Federal prosecutors were dealt another major setback on Wednesday after a federal magistrate denied their request for a nine-month continuance in what government officials have called the largest human trafficking case in U.S. history.

“I think nine months is really pushing the envelope in a case like this,” said U.S. District Court Magistrate Judge Richard L. Puglisi.

Prosecutors allege that eight people associated with Global Horizons, a Los Angeles-based labor recruiting firm, conspired to keep more than 600 Thai workers as indentured laborers on farms in Hawaii, Washington and other states.

So far, three of the defendants have pleaded guilty.

But the government already faces an uphill battle in the case, having replaced its entire legal team just weeks ago. The case is scheduled for trial on February 7, 2012.

Prosecutors on Wednesday cited staggering amounts of paperwork that still had to be sorted and distributed to the defendants. Federal investigators were still working through 226 boxes of paper documents and had only processed 29 of 77 hard drives seized from Global Horizons CEO Mordechai Orian’s Los Angeles offices in December. The indictment was filed in September 2010.

There’s an estimated 20 terabytes of data on the hard drives — the equivalent of more than twice the entire printed collection of the Library of Congress, according to U.S. Attorney Florence Nakakuni.

The interest of justice in the case outweighed the defendants’ right to a speedy trial, she said.

Puglisi at first appeared to agree, asking tough questions of defense attorneys.

“When you look at the number of hard drives, and I can only imagine the daunting task that can be,” he said. “It’s the filtering process that I’m guessing is what takes time.”

He attributed the delay in part to Orian’s request that investigators scan the information for 72 lawyers’ names to protect his attorney-client privilege. The magistrate called the list “mind-boggling.”

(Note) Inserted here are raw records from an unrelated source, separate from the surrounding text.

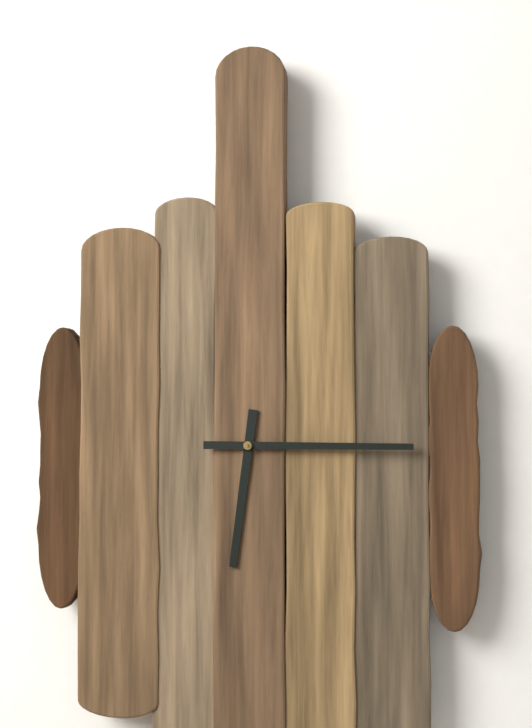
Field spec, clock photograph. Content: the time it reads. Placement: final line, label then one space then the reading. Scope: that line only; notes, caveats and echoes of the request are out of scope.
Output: 6:15
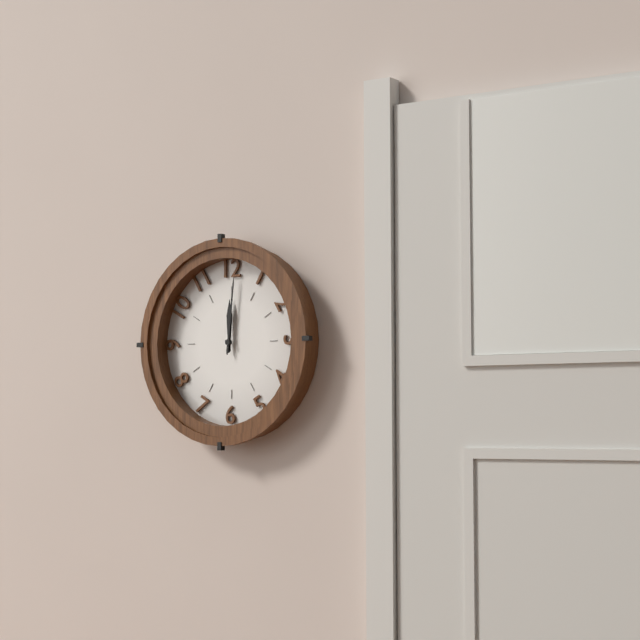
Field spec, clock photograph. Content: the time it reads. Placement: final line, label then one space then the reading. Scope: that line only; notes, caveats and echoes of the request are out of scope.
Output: 12:01
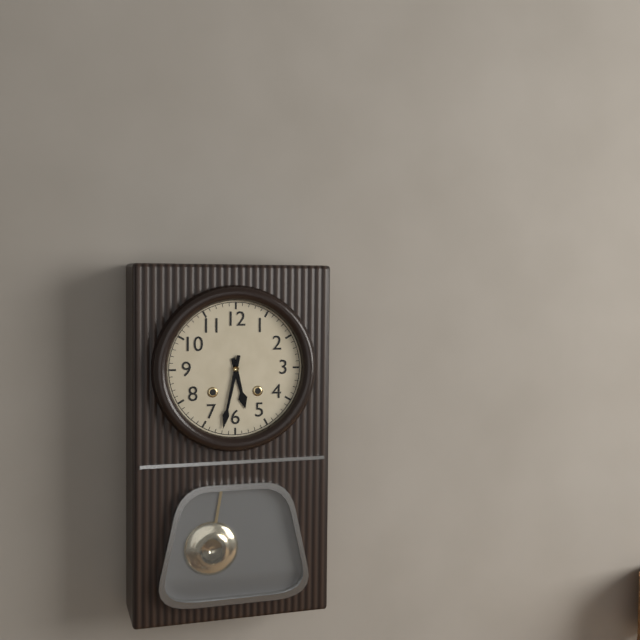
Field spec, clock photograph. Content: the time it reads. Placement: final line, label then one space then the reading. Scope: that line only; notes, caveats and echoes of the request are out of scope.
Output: 5:32
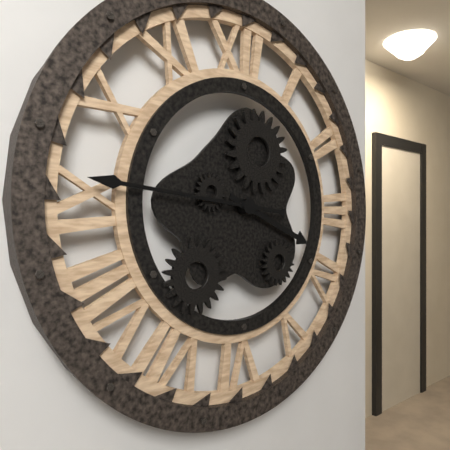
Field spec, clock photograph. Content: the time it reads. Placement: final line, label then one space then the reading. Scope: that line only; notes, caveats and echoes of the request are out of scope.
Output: 3:46
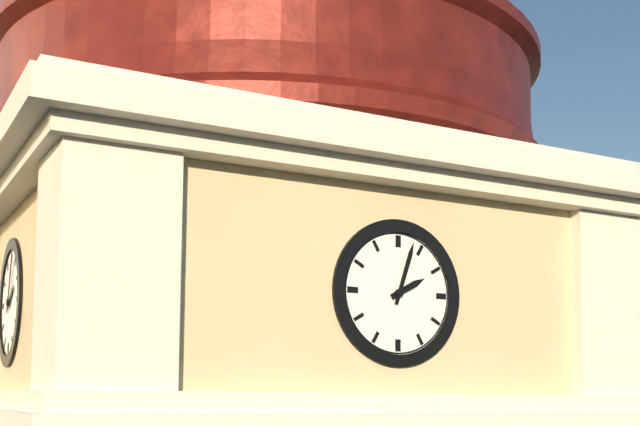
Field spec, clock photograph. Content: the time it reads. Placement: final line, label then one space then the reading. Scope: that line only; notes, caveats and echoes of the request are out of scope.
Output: 2:03
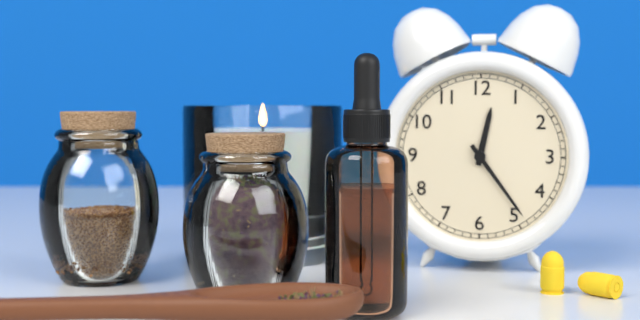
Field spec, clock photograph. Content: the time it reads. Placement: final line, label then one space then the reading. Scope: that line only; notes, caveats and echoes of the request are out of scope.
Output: 12:24
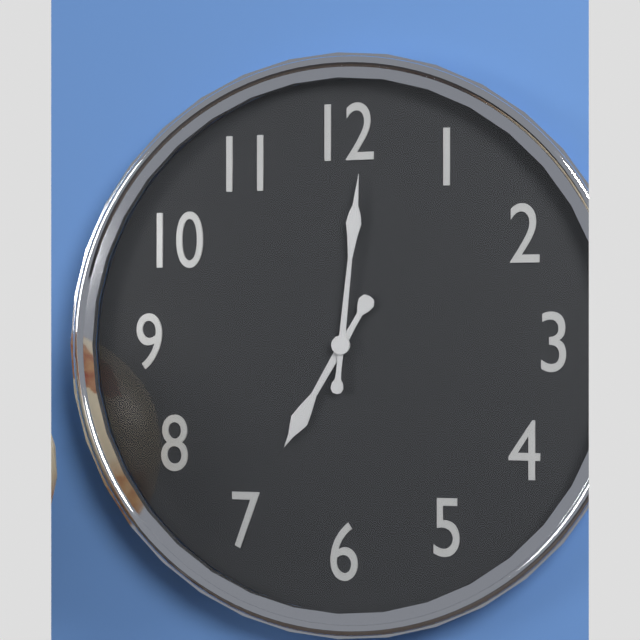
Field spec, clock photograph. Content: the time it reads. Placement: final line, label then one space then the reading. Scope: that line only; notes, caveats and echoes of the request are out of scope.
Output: 7:01
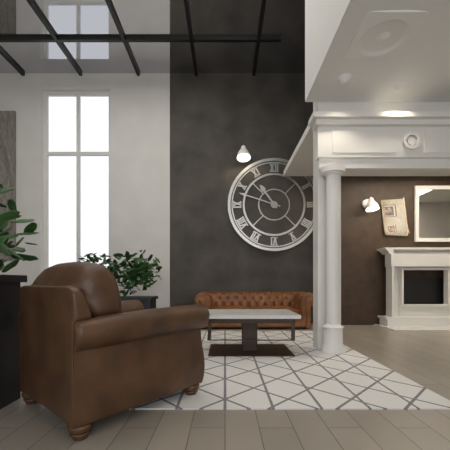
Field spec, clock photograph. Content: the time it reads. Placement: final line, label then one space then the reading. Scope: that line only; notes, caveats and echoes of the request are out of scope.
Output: 10:48
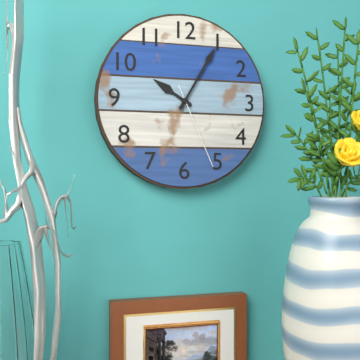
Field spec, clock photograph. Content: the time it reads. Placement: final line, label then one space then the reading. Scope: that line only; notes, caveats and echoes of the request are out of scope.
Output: 10:05:26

To Orian’s attorney, the magistrate said: “If all of this information was produced to you, will you be the next one to ask for a continuance? … Are you going to be ready for trial or is this one of those situations of be careful what you wish for?”

But then Puglisi sided with the defense.

“The United States doesn’t know the enormity of the task. It has perhaps overestimated the time” it needs, he said.

The time lapse between the first indictment to the first anticipated trial date is already 18 months, he said.

The case has drawn significant attention not only for its magnitude but also because of recent high-profile mistakes made in a similar case. In August, the government dropped human trafficking charges against Alec and Mike Sou, owners of Aloun Farms, after lead prosecutor Susan French admitted she had misstated the law in front of the grand jury that indicted the brothers.

French bowed out of the case immediately, citing medical issues, while the two other prosecutors were replaced by more senior counsel.

The new team now includes Nakakuni, Hawaii’s U.S. Attorney, Robert Moossy, director of the U.S. Department of Justice’s Human Trafficking Division, and Daniel Weiss, a trial attorney in the same division.

Wednesday’s ruling was Global Horizons’ second reprieve in as many weeks. On Oct. 26, U.S. District Court Judge David Ezra threw out the U.S. Equal Employment Opportunity Commission’s complaint against the company and five other farms for discrimination and unlawful employment practices. That suit had sought $300,000 civil damages and backpay for roughly 200 of the same Thai workers who were sent to coffee and fruit farms.

Ezra gave the government 45 days to its case.